Guerre, religion, homosexualité, drogue, famille : prenez tous les clichés et vous aurez la base de ce film.

Mettez-y de la finesse, une touche d’humour, une pincée de surréalisme en vous aurez ce film.

Pas logique et pourtant. Tout commence par un banal contrôle d’identité à une frontière entre Naplouse et Tel Aviv, un Israélien en aidant à accoucher d’un enfant (mort né, je vous ai annoncé tous les clichés y sont), il perd ses papiers. Un Palestinien lui apporte chez lui à Tel Aviv. Coup de foudre.

Les scènes qui suivent sont crues, brutales tant en référence à la vie dans cette région du monde, qu’à la réalité des rapports humains.

La suite est assez inattendue, surprenante, heureuse, triste… tous les sentiments y  passent. Ce qui aide c’est que tout est bien joué.

C’est âpre. C’est dérangeant. C’est  intense. C’est à voir.

 

 

The bubble, de Eytan Fox

En salle le 4 juillet

27/06/2007

Berlin l’enchanteresse

 

 

Un Irlandais à Berlin ouest. La face va changée dans peu de temps, les habitants le sentent mais leur quotidien n’évolue pas.

Le cadre n’est ici qu’une métaphore, car l’histoire traite de la vie des Hommes et de la vitesse à laquelle tout peut basculer.

Plus que le fond c’est la forme qui est originale. Saupoudré de mots et expressions germaniques, pas toujours traduites, comme pour mieux s’imprégner, s’immerger dans l’atmosphère. Le lecteur est plongé dans l’intime et cette astuce rhétorique en accentue l’impact, comme si chaque lecteur est à la place de l’auteur et prend part à la scène.
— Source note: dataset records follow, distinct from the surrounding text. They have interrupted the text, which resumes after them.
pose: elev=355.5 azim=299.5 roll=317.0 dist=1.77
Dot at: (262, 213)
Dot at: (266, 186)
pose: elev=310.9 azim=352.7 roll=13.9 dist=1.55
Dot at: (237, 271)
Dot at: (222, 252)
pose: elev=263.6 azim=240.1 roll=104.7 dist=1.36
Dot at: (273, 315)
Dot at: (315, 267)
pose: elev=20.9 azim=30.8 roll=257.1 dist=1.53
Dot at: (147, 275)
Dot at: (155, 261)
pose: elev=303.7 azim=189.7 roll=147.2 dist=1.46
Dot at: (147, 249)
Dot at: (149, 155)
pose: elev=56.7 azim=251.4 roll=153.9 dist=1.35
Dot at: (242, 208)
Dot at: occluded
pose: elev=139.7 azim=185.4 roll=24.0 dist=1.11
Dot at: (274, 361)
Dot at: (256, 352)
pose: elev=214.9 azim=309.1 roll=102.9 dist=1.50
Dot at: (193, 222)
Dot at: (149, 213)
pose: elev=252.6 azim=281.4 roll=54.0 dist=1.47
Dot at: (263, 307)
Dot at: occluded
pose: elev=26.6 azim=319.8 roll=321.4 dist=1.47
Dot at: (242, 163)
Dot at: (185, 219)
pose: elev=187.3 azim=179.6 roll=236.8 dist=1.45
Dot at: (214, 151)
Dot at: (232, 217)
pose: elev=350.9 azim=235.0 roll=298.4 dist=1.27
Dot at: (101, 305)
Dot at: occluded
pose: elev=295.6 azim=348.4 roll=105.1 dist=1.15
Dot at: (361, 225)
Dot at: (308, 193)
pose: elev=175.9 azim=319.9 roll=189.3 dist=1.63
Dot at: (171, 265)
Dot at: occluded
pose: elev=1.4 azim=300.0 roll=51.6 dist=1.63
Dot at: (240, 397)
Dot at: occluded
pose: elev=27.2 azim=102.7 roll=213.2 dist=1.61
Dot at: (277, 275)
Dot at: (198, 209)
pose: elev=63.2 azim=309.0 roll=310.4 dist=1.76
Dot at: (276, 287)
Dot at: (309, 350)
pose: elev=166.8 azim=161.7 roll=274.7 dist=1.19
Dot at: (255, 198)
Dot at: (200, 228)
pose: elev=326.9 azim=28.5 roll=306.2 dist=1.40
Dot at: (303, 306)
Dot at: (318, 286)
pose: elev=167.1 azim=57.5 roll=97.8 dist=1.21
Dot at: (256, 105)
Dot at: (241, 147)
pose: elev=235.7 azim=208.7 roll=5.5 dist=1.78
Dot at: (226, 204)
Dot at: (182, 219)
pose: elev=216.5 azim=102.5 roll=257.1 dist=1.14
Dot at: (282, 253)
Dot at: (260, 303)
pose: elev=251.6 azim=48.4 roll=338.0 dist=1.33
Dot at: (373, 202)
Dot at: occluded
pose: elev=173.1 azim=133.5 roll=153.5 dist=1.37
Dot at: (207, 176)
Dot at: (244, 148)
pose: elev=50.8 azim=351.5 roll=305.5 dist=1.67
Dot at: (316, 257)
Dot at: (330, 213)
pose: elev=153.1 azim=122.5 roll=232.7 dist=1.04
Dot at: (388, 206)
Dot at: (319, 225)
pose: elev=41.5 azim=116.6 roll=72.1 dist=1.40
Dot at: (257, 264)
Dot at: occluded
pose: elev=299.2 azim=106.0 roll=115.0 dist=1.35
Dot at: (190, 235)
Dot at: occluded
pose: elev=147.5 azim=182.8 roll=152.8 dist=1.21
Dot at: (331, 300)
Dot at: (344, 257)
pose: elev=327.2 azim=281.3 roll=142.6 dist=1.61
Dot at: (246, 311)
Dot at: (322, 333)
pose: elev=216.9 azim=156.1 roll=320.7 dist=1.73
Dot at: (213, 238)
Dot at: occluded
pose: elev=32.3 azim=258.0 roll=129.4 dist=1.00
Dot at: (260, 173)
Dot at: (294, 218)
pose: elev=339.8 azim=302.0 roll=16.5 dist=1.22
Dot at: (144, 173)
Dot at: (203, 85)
Il y a ces affirmations exprimées si simplement qu’elles paraissent évidentes et ne pourront être remises en cause, tout particulièrement celles sur la culture allemande. Extrait : « En Allemagne la vie privé est taboue. Rien n’est plus désirable ni sacrée que le respect de la vie privée. »

Il y a beaucoup de questions, d’interrogations, d’affirmations…. Dans rapport aucun entres elles. Pour autant on ne se sent ni agressé, ni interrogé. Juste spectateur.

Au final une lecture différente, attrayante qui n’est pas légère mais ne souffre pas la comparaison. Un récit qui transpire le vécu, mais d’une densité telle qu’il pourrait s’agir de divers moments de vies fondus en une histoire.

A lire pour se changer les idées et se rappeler qu’avant tout il faut vivre.

 

 

Hugo Hamilton « Berlin sous la Baltique »

25/06/2007

Compile moi ça.... coquine

Compilation… le mot ne me plait pas. Comme si on annonçait un amas informe. Et qui dit compilation dit ellipses. Mais parfois ce type de disque permet la découverte.
Ici il s’agit d’un genre musical, sûrement un des plus méconnu et des moins reconnu, la musique de film à caractère pornographique. Un boulard quoi !
Là bien sur la chaste personne que vous êtes pense immédiatement à ces sons violents et binaires vaguement perçus lors de vus, bien malgré vous, de tels œuvres. Il n’en est rien.
« Porn groove » traite uniquement des musiques des années 60 et 70. C’est groove, funk, illuminé de parties de guitares, parfois chanté, parfois amusé – le délicieux Love love love – mais jamais au grand jamais simulé.
Et là c’est énorme car on écoute de la musique fort sympathique sauf qu’au lieu d’être déchirée par une vois aïgue, nauséabonde, seul des sons de plaisirs viennent.
Cela surprend, amuse, si cela vous choque…. Ce n’est plus de la pudeur mais du poujadisme.
Idéal pour une soirée à thème ….mettez le cd à l’improviste, regardez les réactions et surtout …. Faîtes m’en part !!

« Porn groove »

20/06/2007

Lumière noire

Découverte lors de sa collaboration avec Tiersen pour un album qui reste comme un des objets  les plus sombres et mystérieux en vente libre la question de ses propres créations me taraudais. Et l’écoute de « let in the light » ne m’a pas déçut.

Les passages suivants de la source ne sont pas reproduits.